I believe I have enough bits to start working on a "Vulture" from the film/TV Series "Salvage One", which starred Andy Griffith as a junk man wanting to fly to the moon and salvage all the stuff left there by NASA... The rocket was infamous for looking like it was actually built from scrapyard bits, and as TV shows go, it had that low-tech vibe that appealed to me so it's always been something I wanted to build as a flying rocket.

I'm using a BT-80 tube as the main body, I've got some BT-55 for the engine pods, along with some balsa nosecones I can whittle down into the engine pod nosepieces. It will be 24mm motor mount and I have no idea yet how I'm going to fabricate the cement-mixer capsule-nose, but I'll figure something out. I can fabricate most of the other bits from balsa, but the landing legs may need to be light hobby-grade plywood.

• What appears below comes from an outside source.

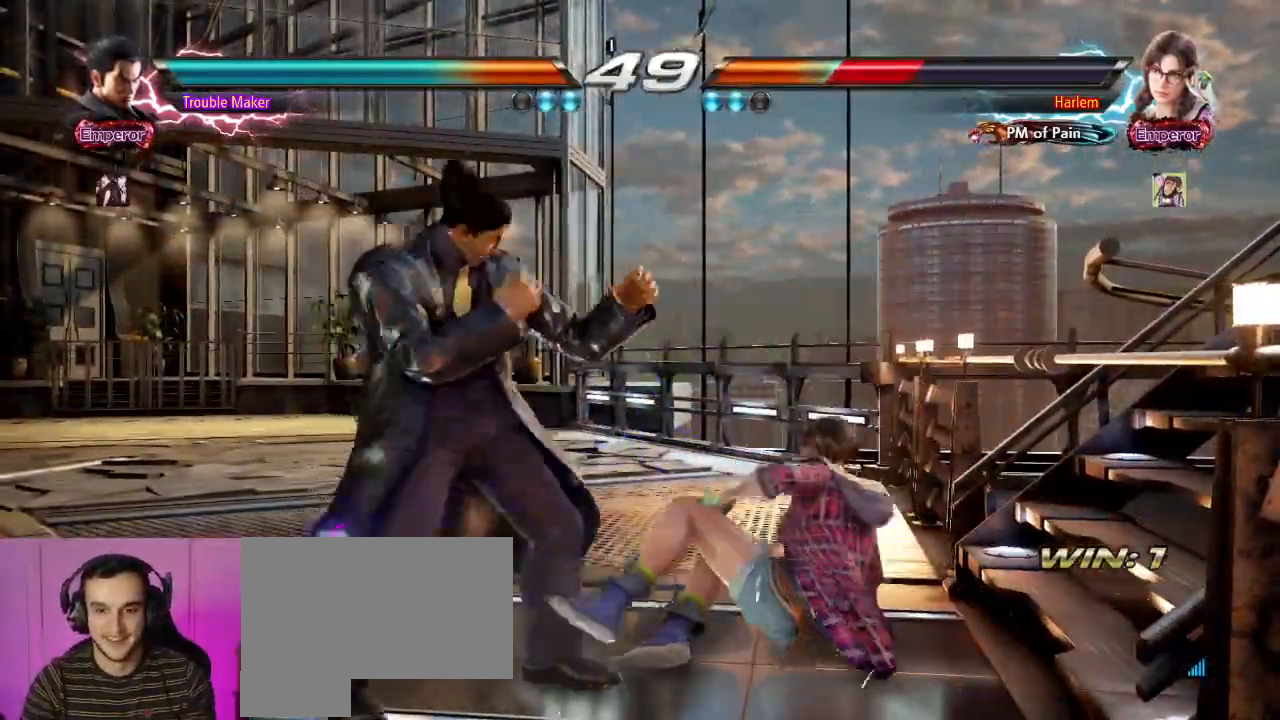
{"dt_ms": 500, "buttons": [], "left_stick": "down-right", "events": [[200, "left_stick", "down"], [367, "left_stick", "down-right"], [417, "SQUARE", "down"], [417, "TRIANGLE", "down"], [483, "SQUARE", "up"], [500, "TRIANGLE", "up"]]}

Anyhow, being a TV series that was pre-internet, there aren't a whole lot of photos out there. Maybe if I scour issues of STARLOG from the late 70's I can find something good, but if anyone has some good images/plans, let me know. I did a search here on TRF, but while it is mentioned a few times and even Estes did a prototype that never went into production, there ain't much, so, if you're sitting on a mountain of reference material, now is the time to share!!

Thanks!!
 
Howdy hive mind....
I believe I have enough bits to start working on a "Vulture" from the film/TV Series "Salvage One", which starred Andy Griffith as a junk man wanting to fly to the moon and salvage all the stuff left there by NASA... The rocket was infamous for looking like it was actually built from scrapyard bits, and as TV shows go, it had that low-tech vibe that appealed to me so it's always been something I wanted to build as a flying rocket.

I'm using a BT-80 tube as the main body, I've got some BT-55 for the engine pods, along with some balsa nosecones I can whittle down into the engine pod nosepieces. It will be 24mm motor mount and I have no idea yet how I'm going to fabricate the cement-mixer capsule-nose, but I'll figure something out. I can fabricate most of the other bits from balsa, but the landing legs may need to be light hobby-grade plywood.

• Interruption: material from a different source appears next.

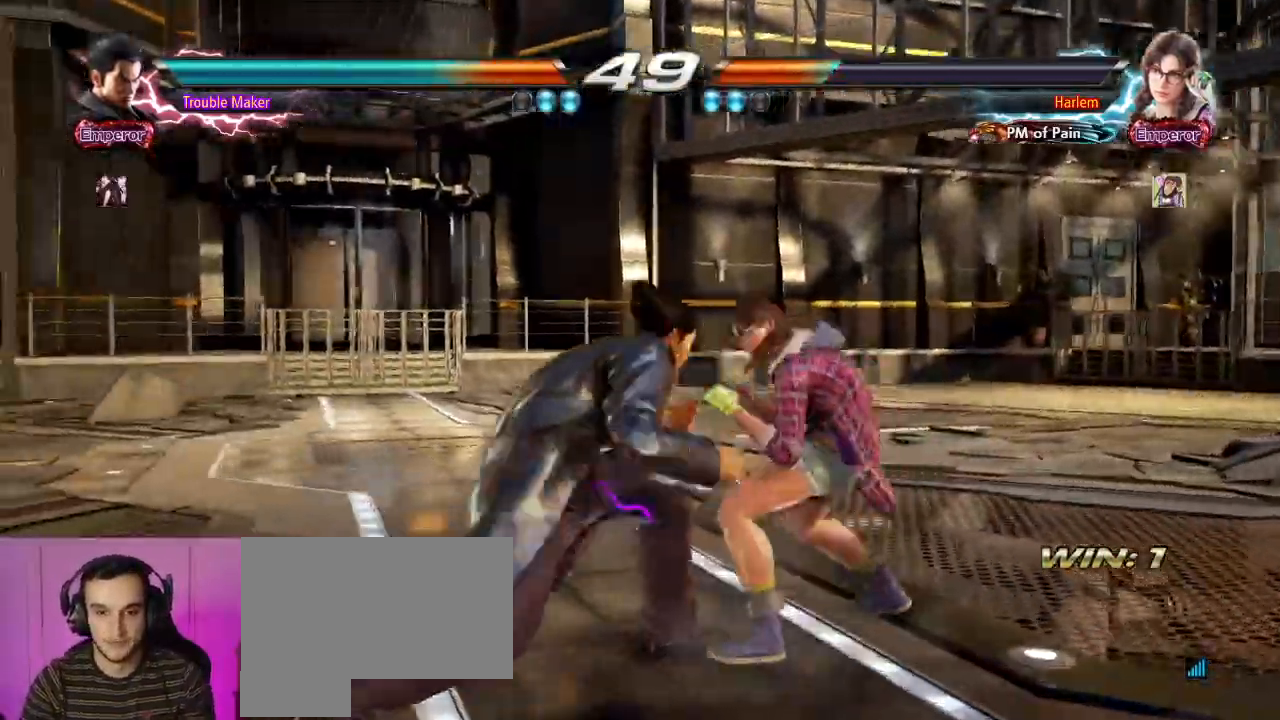
{"dt_ms": 500, "buttons": [], "left_stick": "center", "events": [[150, "left_stick", "left"], [467, "left_stick", "center"]]}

Anyhow, being a TV series that was pre-internet, there aren't a whole lot of photos out there. Maybe if I scour issues of STARLOG from the late 70's I can find something good, but if anyone has some good images/plans, let me know. I did a search here on TRF, but while it is mentioned a few times and even Estes did a prototype that never went into production, there ain't much, so, if you're sitting on a mountain of reference material, now is the time to share!!

Thanks!!

Plenty here : https://duckduckgo.com/?q="Vulture"+from+the+film/TV+Series+"Salvage+One",&iax=images&ia=images
 
I swear someone posted detailed drawings here very recently, but I can’t find them anywhere.

Maybe pulled due to copyright?

They lead to a website that no longer exist; based on cheap hosting servers that went bankrurp about 15 years ago.

The Geo Site I posted above is about the only one that is still up from the old links.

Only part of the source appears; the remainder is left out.